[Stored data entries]
__________

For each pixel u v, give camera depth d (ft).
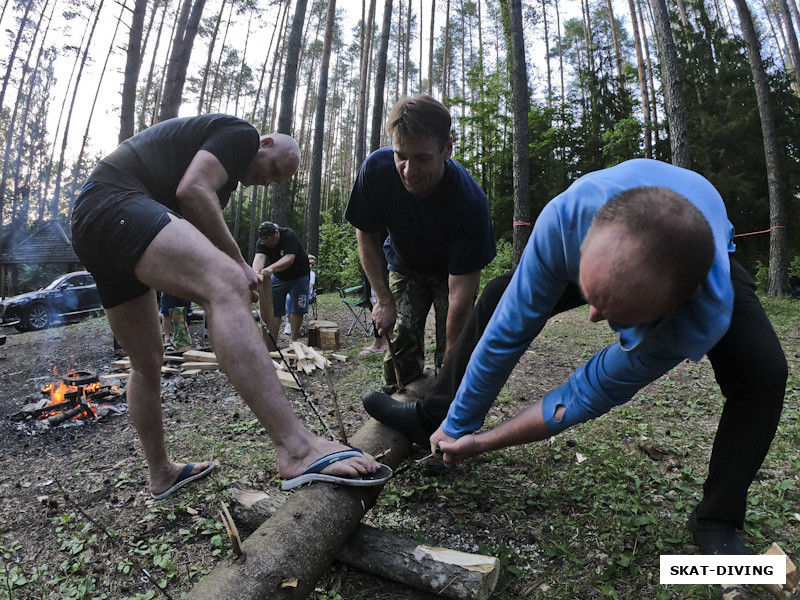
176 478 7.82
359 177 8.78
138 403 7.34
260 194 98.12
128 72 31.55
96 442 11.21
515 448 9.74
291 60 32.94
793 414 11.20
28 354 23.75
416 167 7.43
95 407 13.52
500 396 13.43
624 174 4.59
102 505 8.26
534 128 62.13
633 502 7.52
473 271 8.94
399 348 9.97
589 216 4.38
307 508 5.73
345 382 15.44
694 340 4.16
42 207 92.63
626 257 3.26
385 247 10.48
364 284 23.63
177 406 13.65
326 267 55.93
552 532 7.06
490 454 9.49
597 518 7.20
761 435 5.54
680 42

__________

## Problem to solve
Leave out the pictures and copy every record above exactly.

## Response
For each pixel u v, give camera depth d (ft).
176 478 7.82
359 177 8.78
138 403 7.34
260 194 98.12
128 72 31.55
96 442 11.21
515 448 9.74
291 60 32.94
793 414 11.20
28 354 23.75
416 167 7.43
95 407 13.52
500 396 13.43
624 174 4.59
102 505 8.26
534 128 62.13
633 502 7.52
473 271 8.94
399 348 9.97
589 216 4.38
307 508 5.73
345 382 15.44
694 340 4.16
42 207 92.63
626 257 3.26
385 247 10.48
364 284 23.63
177 406 13.65
326 267 55.93
552 532 7.06
490 454 9.49
597 518 7.20
761 435 5.54
680 42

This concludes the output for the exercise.